> PROBLEM STATEMENT: Output everything in the data exactly, leaving the pictures out.

> TASK DATA:
• • •
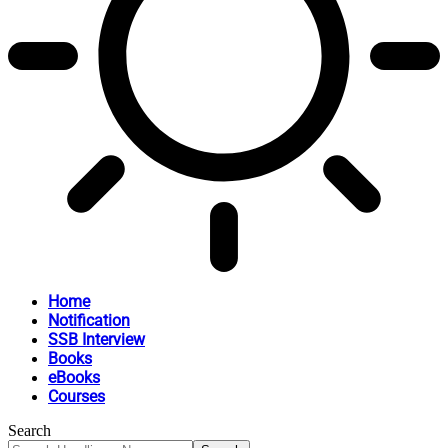
Home
Notification
SSB Interview
Books
eBooks
Courses
Search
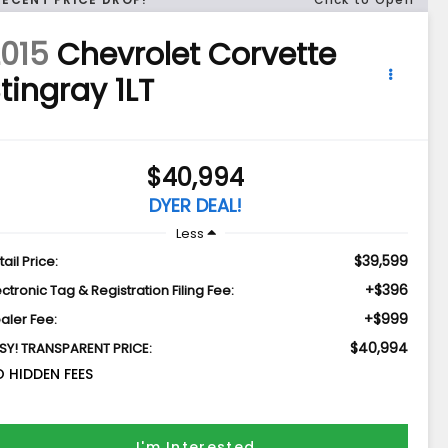
015
Chevrolet Corvette
tingray 1LT
$40,994
DYER DEAL!
Less
$39,599
tail Price:
+$396
ectronic Tag & Registration Filing Fee:
+$999
aler Fee:
$40,994
SY! TRANSPARENT PRICE:
 HIDDEN FEES
I'm Interested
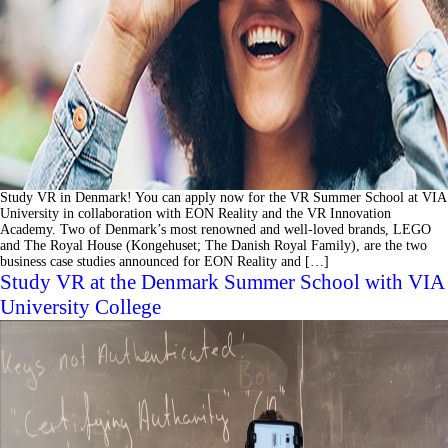
Study VR in Denmark! You can apply now for the VR Summer School at VIA
University in collaboration with EON Reality and the VR Innovation
Academy. Two of Denmark’s most renowned and well-loved brands, LEGO
and The Royal House (Kongehuset; The Danish Royal Family), are the two
business case studies announced for EON Reality and […]
Study VR at the Denmark Summer School with VIA
University College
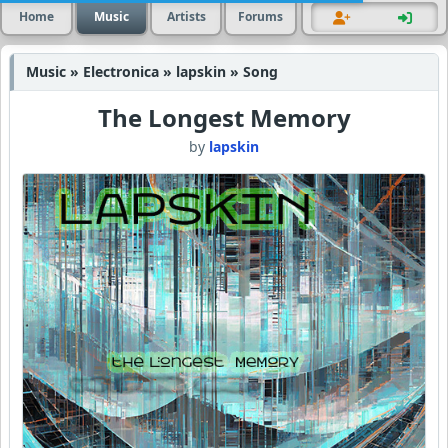
Home
Music
Artists
Forums
Music » Electronica » lapskin » Song
The Longest Memory
by
lapskin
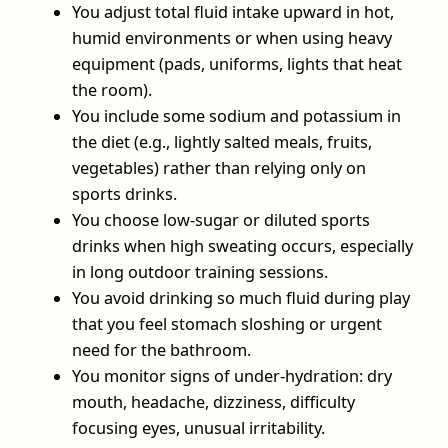
You adjust total fluid intake upward in hot,
humid environments or when using heavy
equipment (pads, uniforms, lights that heat
the room).
You include some sodium and potassium in
the diet (e.g., lightly salted meals, fruits,
vegetables) rather than relying only on
sports drinks.
You choose low‑sugar or diluted sports
drinks when high sweating occurs, especially
in long outdoor training sessions.
You avoid drinking so much fluid during play
that you feel stomach sloshing or urgent
need for the bathroom.
You monitor signs of under‑hydration: dry
mouth, headache, dizziness, difficulty
focusing eyes, unusual irritability.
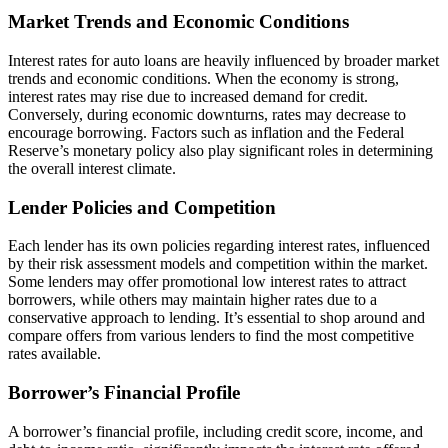
Market Trends and Economic Conditions
Interest rates for auto loans are heavily influenced by broader market
trends and economic conditions. When the economy is strong,
interest rates may rise due to increased demand for credit.
Conversely, during economic downturns, rates may decrease to
encourage borrowing. Factors such as inflation and the Federal
Reserve’s monetary policy also play significant roles in determining
the overall interest climate.
Lender Policies and Competition
Each lender has its own policies regarding interest rates, influenced
by their risk assessment models and competition within the market.
Some lenders may offer promotional low interest rates to attract
borrowers, while others may maintain higher rates due to a
conservative approach to lending. It’s essential to shop around and
compare offers from various lenders to find the most competitive
rates available.
Borrower’s Financial Profile
A borrower’s financial profile, including credit score, income, and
• • •
> OUTPUT FOR THIS EXERCISE:
Home
Notification
SSB Interview
Books
eBooks
Courses
Search
015
Chevrolet Corvette
tingray 1LT
$40,994
DYER DEAL!
Less
$39,599
tail Price:
+$396
ectronic Tag & Registration Filing Fee:
+$999
aler Fee:
$40,994
SY! TRANSPARENT PRICE:
 HIDDEN FEES
I'm Interested
Study VR in Denmark! You can apply now for the VR Summer School at VIA
University in collaboration with EON Reality and the VR Innovation
Academy. Two of Denmark’s most renowned and well-loved brands, LEGO
and The Royal House (Kongehuset; The Danish Royal Family), are the two
business case studies announced for EON Reality and […]
Study VR at the Denmark Summer School with VIA
University College
Home
Music
Artists
Forums
Music » Electronica » lapskin » Song
The Longest Memory
by
lapskin
You adjust total fluid intake upward in hot,
humid environments or when using heavy
equipment (pads, uniforms, lights that heat
the room).
You include some sodium and potassium in
the diet (e.g., lightly salted meals, fruits,
vegetables) rather than relying only on
sports drinks.
You choose low‑sugar or diluted sports
drinks when high sweating occurs, especially
in long outdoor training sessions.
You avoid drinking so much fluid during play
that you feel stomach sloshing or urgent
need for the bathroom.
You monitor signs of under‑hydration: dry
mouth, headache, dizziness, difficulty
focusing eyes, unusual irritability.
Market Trends and Economic Conditions
Interest rates for auto loans are heavily influenced by broader market
trends and economic conditions. When the economy is strong,
interest rates may rise due to increased demand for credit.
Conversely, during economic downturns, rates may decrease to
encourage borrowing. Factors such as inflation and the Federal
Reserve’s monetary policy also play significant roles in determining
the overall interest climate.
Lender Policies and Competition
Each lender has its own policies regarding interest rates, influenced
by their risk assessment models and competition within the market.
Some lenders may offer promotional low interest rates to attract
borrowers, while others may maintain higher rates due to a
conservative approach to lending. It’s essential to shop around and
compare offers from various lenders to find the most competitive
rates available.
Borrower’s Financial Profile
A borrower’s financial profile, including credit score, income, and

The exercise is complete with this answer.